U.S. financial markets struggled at the close of 2018. In October, the Dow Jones Industrial Average and the S&P 500 suffered significant losses, wiping out all gains for the year. Last month, the S&P 500 dropped more than 9.0 percent resulting in the index’s worst December performance since 1931 and worst annual performance since 2008. Emerging market stocks suffered the biggest losses in 2018. The MSCI Emerging Markets Index finished 2018 down 14.6 percent.
“Despite the challenges presented by financial markets at times over the past ten years, SWIB’s investment management delivered returns that have met the WRS objectives, maintained consistent contributions, and preserved the WRS’ fully funded status,” David Villa, SWIB executive director and chief investment officer, said. “The robust and sophisticated investment strategies we have put in place are working to protect and grow the WRS assets over the long term.”
Historically, markets tend to be cyclical and decline after a few years of strong performance. SWIB’s strategy is designed to weather a variety of economic environments and provide the best value to all WRS participants in the long run across all market environments, both strong and weak. SWIB diversifies its assets among many types of public and private investments, optimizes its costs (which saved it $90 million over its peers in 2017 and $1.3 billion over the last 10 years) and actively manages its assets to grow and protect the WRS assets. When looking over a 20-year period through December 31, 2018, SWIB’s active management and its diversified holdings generated $43.7 billion dollars for the Core Fund above what SWIB would have earned by simply investing in a low-cost passive portfolio consisting of 60 percent global equities and 40 percent global sovereign bonds, assuming no contributions or withdrawals.
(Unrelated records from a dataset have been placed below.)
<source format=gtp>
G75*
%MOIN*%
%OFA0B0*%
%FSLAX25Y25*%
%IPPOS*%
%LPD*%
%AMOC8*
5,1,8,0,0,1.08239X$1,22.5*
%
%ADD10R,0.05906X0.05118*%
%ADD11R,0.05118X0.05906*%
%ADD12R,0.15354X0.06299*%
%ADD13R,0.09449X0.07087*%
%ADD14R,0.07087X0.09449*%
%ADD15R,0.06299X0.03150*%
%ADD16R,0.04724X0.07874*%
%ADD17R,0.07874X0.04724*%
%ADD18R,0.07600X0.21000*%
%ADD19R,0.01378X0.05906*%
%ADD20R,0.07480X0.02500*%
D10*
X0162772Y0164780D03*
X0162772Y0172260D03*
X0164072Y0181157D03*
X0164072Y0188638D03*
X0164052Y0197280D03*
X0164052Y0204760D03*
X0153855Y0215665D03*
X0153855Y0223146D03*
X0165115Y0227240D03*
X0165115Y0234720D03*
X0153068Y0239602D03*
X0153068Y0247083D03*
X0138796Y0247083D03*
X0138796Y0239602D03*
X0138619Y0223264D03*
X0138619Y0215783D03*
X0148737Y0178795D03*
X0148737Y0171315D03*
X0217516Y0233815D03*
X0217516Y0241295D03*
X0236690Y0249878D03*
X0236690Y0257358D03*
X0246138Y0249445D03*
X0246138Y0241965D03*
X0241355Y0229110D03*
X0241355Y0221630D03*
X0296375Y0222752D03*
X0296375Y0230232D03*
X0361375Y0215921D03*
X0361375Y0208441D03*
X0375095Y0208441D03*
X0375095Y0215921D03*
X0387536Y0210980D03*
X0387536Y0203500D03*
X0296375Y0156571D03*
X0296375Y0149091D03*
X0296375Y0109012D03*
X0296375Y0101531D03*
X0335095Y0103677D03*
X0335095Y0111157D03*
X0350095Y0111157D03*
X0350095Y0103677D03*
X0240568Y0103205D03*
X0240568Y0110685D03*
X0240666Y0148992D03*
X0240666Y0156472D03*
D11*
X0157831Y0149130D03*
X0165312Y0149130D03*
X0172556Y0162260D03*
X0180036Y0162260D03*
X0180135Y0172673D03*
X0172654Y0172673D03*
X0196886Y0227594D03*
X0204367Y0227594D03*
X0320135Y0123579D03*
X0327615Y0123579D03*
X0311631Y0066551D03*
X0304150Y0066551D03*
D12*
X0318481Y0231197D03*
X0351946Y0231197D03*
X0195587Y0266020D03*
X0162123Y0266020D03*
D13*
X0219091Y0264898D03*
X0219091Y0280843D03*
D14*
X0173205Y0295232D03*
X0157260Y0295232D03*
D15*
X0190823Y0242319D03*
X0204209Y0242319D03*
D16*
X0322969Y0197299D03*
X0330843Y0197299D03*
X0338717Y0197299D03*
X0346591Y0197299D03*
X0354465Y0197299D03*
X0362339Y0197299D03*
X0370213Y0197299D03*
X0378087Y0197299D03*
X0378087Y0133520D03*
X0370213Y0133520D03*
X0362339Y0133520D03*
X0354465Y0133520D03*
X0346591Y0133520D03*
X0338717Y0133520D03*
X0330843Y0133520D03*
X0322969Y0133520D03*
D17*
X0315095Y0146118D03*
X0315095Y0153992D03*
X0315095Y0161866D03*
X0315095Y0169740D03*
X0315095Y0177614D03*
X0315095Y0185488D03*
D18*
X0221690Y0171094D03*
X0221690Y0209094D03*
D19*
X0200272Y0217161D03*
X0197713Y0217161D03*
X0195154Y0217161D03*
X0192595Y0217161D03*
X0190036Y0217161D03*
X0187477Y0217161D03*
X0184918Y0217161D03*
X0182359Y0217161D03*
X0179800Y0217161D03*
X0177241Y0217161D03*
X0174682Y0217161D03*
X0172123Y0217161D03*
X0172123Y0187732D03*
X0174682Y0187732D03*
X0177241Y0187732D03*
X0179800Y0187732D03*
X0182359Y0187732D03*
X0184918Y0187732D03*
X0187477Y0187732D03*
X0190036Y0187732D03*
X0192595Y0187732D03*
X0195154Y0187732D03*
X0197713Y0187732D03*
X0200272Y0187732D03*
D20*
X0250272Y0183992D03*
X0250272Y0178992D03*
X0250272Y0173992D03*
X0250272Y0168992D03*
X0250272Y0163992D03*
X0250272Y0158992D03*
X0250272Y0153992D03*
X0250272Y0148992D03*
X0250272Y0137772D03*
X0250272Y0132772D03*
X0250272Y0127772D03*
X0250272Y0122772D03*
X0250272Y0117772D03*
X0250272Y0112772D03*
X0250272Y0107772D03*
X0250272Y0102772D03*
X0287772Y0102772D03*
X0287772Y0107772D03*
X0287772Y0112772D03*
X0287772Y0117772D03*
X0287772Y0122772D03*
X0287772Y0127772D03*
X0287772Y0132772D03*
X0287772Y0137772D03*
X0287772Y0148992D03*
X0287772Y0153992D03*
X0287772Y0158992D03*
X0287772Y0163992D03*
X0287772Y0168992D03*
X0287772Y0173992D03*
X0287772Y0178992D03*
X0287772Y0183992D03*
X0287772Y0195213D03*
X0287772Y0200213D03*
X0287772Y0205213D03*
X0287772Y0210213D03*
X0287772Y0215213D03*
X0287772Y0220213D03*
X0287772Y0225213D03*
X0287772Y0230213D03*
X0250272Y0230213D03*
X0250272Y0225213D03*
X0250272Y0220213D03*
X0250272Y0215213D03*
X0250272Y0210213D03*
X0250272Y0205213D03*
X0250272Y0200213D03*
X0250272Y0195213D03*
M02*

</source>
“Since the Great Recession, the financial markets have transitioned from a low interest rate environment that has helped fuel returns to a more normal interest rate environment,” Villa said. “Going forward we see further tightening of the monetary policy, which means it will become harder to make money. Over the past several years, SWIB has put in place an investment strategy that takes into account both our shared-risk system and our fully funded status. We balance maximizing our returns without taking outsized amounts of investment risk. Our strategy is designed to provide the Core Fund with moderate protection from another dramatic downturn while still earning reasonable returns.”
The Variable Fund, an optional stock-only fund with more than $7 billion in assets, ended the year with a preliminary gross return of -7.9 percent and a five-year preliminary gross return of 5.9 percent and ten-year preliminary gross return of 11.6 percent.
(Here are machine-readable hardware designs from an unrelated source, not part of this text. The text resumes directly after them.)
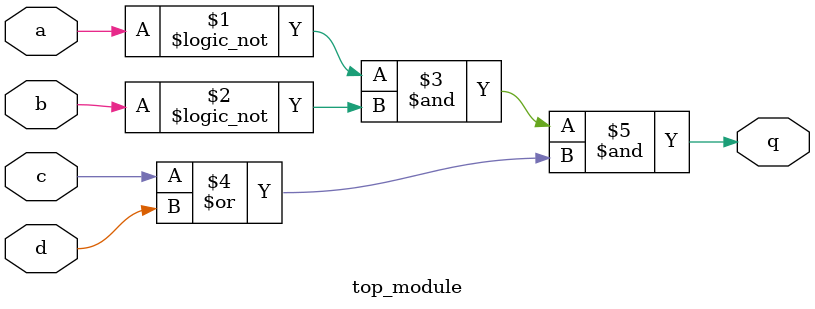
<source format=sv>
module top_module (
	input a, 
	input b, 
	input c, 
	input d,
	output q
);

	// Implementing the circuit
	assign q = !a & !b & (c | d);

endmodule

</source>
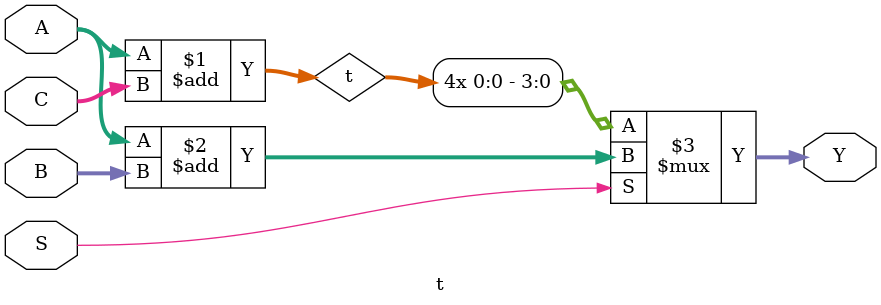
<source format=v>
module t(input [3:0] A, input [3:0] B, input [3:0] C, input S, output [3:0] Y);

wire [3:0] t = A + C;

assign Y = S ? A + B : {4{t[0]}};

endmodule

</source>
The Department of Employee Trust Funds will determine annuity adjustments for the Core Fund and the Variable Fund in March after an actuarial analysis is completed. Investment performance also affects contribution rates for public employees and employers. Rates for 2020 will be set in June.
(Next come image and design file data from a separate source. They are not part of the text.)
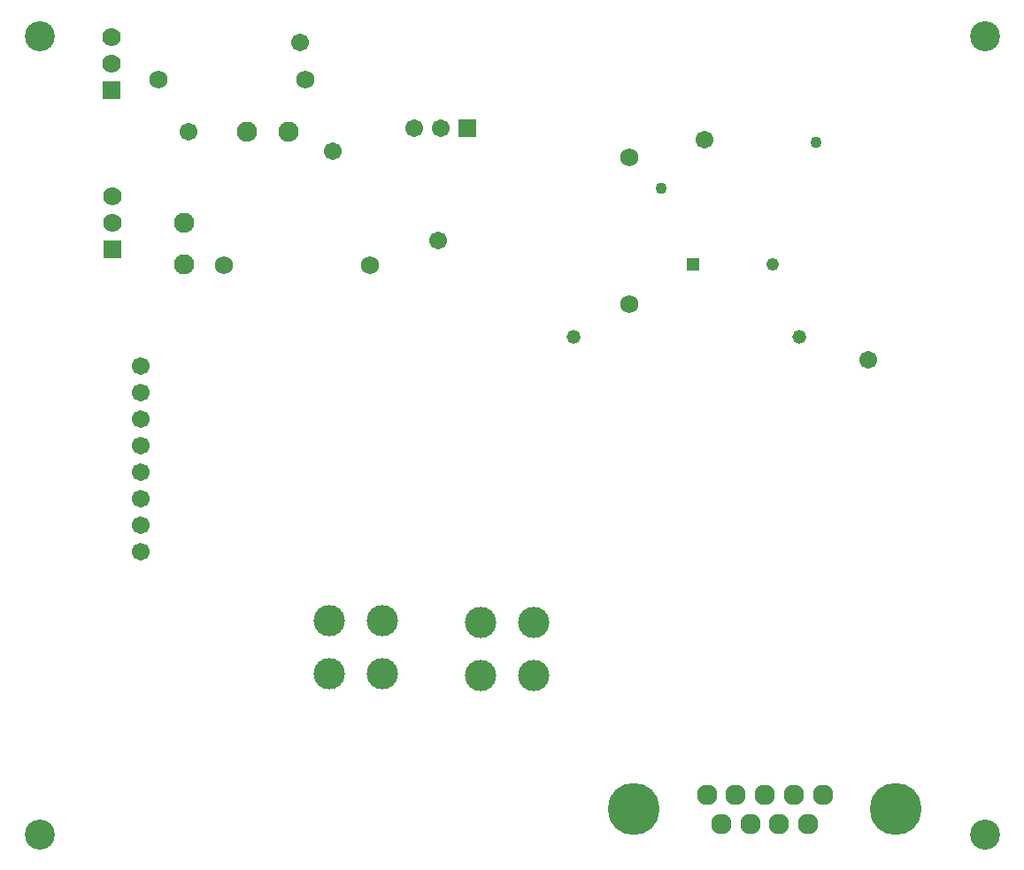
<source format=gbs>
G04*
G04 #@! TF.GenerationSoftware,Altium Limited,Altium Designer,21.7.2 (23)*
G04*
G04 Layer_Color=16711935*
%FSLAX25Y25*%
%MOIN*%
G70*
G04*
G04 #@! TF.SameCoordinates,983130B8-92BF-46AA-B9C2-0BED91E800B6*
G04*
G04*
G04 #@! TF.FilePolarity,Negative*
G04*
G01*
G75*
%ADD24C,0.06706*%
%ADD25C,0.07599*%
%ADD26C,0.05200*%
%ADD27R,0.04900X0.04900*%
%ADD28C,0.04900*%
%ADD29C,0.06800*%
%ADD30C,0.06700*%
%ADD31R,0.06737X0.06737*%
%ADD32C,0.06737*%
%ADD33R,0.07001X0.07001*%
%ADD34C,0.07001*%
%ADD35C,0.11800*%
%ADD36C,0.07709*%
%ADD37C,0.19580*%
%ADD38C,0.11300*%
%ADD39C,0.04300*%
D24*
X262500Y274000D02*
D03*
X324000Y191000D02*
D03*
X122500Y269500D02*
D03*
X110000Y310500D02*
D03*
X68000Y277000D02*
D03*
X162000Y236000D02*
D03*
D25*
X105874Y277000D02*
D03*
X90126D02*
D03*
X66500Y242500D02*
D03*
Y226752D02*
D03*
D26*
X213000Y199500D02*
D03*
X298000D02*
D03*
D27*
X258000Y227000D02*
D03*
D28*
X288000D02*
D03*
D29*
X81441Y226500D02*
D03*
X136559D02*
D03*
X56941Y296500D02*
D03*
X112059D02*
D03*
X234000Y267059D02*
D03*
Y211941D02*
D03*
D30*
X50000Y118500D02*
D03*
Y128500D02*
D03*
Y138500D02*
D03*
Y148500D02*
D03*
Y158500D02*
D03*
Y168500D02*
D03*
Y178500D02*
D03*
Y188500D02*
D03*
D31*
X173000Y278299D02*
D03*
D32*
X163000D02*
D03*
X153000D02*
D03*
D33*
X39500Y232500D02*
D03*
X39000Y292500D02*
D03*
D34*
X39500Y242500D02*
D03*
Y252500D02*
D03*
X39000Y302500D02*
D03*
Y312500D02*
D03*
D35*
X141000Y72500D02*
D03*
X121000D02*
D03*
X141000Y92500D02*
D03*
X121000D02*
D03*
X198000Y72000D02*
D03*
X178000D02*
D03*
X198000Y92000D02*
D03*
X178000D02*
D03*
D36*
X307000Y27000D02*
D03*
X296094D02*
D03*
X285189D02*
D03*
X274284D02*
D03*
X263378D02*
D03*
X301547Y15819D02*
D03*
X290642D02*
D03*
X279736D02*
D03*
X268831D02*
D03*
D37*
X235976Y21409D02*
D03*
X334402D02*
D03*
D38*
X12000Y313000D02*
D03*
X368000Y12000D02*
D03*
Y313000D02*
D03*
X12000Y12000D02*
D03*
D39*
X304500Y273000D02*
D03*
X246000Y255500D02*
D03*
M02*

</source>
SWIB’s strong management of the WRS trust funds has helped fuel one of the only fully funded public pensions in the country for more than 632,000 current and former employees of state agencies, the university system, school districts and most local governments. The WRS is the 8th largest U.S. public pension fund and 25th largest public or private pension fund in the world. SWIB provides a strong, steady economic pillar for the state of Wisconsin by growing the trust funds under its management, managing risk, and optimizing costs over the long term. As of December 31, 2018, the WRS accounts for approximately 90 percent of the more than $110 billion of total assets under management at SWIB. In addition to the $100.7 billion in WRS trust funds, SWIB also serves the state by investing the State Investment Fund, University of Wisconsin System Trusts Funds, Injured Patients fund and other funds.